Friday, October 09, 2015

When I'm Sixty-Four

When I get older losing my hair, 
Many years from now. 
Will you still be sending me a Valentine 
Birthday greetings bottle of wine.
Beatles

We are all getting older (Thankfully, because I don’t like the alternative) and we will be needing long term healthcare.
The reality of transgender agingThe Philadelphia Gay News
By Dawn Munro
November 29, -0001

What does aging mean to you? It probably means something very different to a trans person.

We see a barrage of TV commercials for retirement communities with happy people playing bridge or Mahjong. There are also endless ads for electronic equipment that will automatically call for help if you slip and fall. Other ads feature youthful-looking elders enjoying beach resort vacations in the Caribbean sunshine.

All of this is very nice, but these are alien pictures to the vast majority of older trans people for whom the prospect of aging is a daunting one. Those who have survived to what others in the cis-gender community think of as “retirement age” grew up at a time when discrimination was the rule.

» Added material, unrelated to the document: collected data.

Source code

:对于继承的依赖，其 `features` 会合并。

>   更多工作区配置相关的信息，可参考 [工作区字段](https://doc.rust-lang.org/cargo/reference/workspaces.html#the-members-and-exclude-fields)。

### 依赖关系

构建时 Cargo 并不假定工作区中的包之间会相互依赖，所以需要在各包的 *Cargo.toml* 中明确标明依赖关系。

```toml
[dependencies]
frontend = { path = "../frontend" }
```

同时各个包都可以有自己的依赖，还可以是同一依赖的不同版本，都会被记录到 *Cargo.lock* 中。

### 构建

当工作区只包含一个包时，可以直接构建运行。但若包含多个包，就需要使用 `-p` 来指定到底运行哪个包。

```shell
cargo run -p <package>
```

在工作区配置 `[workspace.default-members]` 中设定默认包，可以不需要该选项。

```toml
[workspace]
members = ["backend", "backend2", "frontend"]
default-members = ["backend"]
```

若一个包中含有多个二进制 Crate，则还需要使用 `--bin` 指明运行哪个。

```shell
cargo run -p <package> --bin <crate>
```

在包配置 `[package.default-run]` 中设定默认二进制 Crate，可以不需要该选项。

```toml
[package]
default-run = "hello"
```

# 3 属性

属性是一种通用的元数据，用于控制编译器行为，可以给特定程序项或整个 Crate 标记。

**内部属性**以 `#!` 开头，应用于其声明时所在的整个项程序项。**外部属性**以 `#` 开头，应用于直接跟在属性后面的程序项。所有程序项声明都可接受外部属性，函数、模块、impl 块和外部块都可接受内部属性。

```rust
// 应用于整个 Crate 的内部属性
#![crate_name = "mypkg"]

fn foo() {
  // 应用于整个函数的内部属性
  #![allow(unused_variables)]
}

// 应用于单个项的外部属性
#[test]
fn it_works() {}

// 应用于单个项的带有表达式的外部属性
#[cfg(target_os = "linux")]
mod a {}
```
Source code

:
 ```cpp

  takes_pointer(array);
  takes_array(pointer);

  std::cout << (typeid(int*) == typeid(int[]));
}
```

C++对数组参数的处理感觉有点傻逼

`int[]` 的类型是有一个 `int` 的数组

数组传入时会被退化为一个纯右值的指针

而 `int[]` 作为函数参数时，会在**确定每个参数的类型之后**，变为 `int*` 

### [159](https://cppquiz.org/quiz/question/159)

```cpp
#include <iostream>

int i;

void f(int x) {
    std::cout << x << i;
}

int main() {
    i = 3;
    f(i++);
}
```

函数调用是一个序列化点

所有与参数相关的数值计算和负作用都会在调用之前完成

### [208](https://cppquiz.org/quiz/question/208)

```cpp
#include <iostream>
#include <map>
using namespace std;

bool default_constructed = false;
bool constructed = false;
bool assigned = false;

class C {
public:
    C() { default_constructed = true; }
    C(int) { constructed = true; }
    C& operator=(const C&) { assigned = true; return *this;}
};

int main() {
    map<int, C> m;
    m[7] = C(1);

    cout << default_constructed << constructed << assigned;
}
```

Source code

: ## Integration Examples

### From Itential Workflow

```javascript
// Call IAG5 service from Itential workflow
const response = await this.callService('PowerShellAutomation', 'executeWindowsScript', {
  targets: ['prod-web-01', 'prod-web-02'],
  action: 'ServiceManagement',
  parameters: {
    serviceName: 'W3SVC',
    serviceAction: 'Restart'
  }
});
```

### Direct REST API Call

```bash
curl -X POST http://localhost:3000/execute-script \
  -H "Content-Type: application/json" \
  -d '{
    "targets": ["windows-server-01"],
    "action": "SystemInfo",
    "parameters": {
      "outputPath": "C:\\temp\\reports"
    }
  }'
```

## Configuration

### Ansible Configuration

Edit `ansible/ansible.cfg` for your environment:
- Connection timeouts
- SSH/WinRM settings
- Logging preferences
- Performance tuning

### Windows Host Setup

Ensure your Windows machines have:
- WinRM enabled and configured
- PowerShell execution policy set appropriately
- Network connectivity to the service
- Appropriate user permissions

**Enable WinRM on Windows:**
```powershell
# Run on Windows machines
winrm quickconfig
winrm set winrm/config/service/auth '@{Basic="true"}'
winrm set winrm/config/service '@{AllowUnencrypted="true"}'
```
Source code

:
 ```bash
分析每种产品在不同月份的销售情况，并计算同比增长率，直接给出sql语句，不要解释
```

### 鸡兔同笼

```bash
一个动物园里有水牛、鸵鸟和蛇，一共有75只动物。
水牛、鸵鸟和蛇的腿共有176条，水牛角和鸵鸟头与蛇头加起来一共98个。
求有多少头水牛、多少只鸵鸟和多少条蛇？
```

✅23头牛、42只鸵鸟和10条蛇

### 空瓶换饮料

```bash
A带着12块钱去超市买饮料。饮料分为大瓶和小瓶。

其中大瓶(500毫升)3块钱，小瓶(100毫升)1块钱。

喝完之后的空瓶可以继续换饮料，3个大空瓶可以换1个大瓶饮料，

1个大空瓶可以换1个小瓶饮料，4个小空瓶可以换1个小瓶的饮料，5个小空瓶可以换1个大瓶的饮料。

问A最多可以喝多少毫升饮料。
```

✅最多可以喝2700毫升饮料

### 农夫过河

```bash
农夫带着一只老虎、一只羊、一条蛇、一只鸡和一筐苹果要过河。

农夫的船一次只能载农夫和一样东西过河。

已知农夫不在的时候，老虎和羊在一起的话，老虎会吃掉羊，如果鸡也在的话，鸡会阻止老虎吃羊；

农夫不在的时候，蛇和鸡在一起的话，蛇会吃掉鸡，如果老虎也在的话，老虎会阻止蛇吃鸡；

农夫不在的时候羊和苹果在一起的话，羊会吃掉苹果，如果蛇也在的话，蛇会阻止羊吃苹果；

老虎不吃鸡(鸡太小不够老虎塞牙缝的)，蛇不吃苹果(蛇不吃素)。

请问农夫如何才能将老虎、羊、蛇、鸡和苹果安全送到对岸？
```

Due to bullying, harassment, neglect and violence, many trans people fled the school system in their teens and, unable to find any kind of employment, were driven by poverty into survival sex, substance abuse and, almost inevitably, HIV infection.
Here in Connecticut there are organizations that are working to make the lives of senior LGBT people better. One of the initiatives is with town senior centers to make them more LGBT friendly and to hold LGBT days. Another project is training the staff of service providers that deliver home health care. Residential care and skilled nursing facilities are starting to realize that they need to train their staff to our needs. They are realizing that they woefully under prepared to care for transgender clients and are starting to take steps to develop policies and staff training.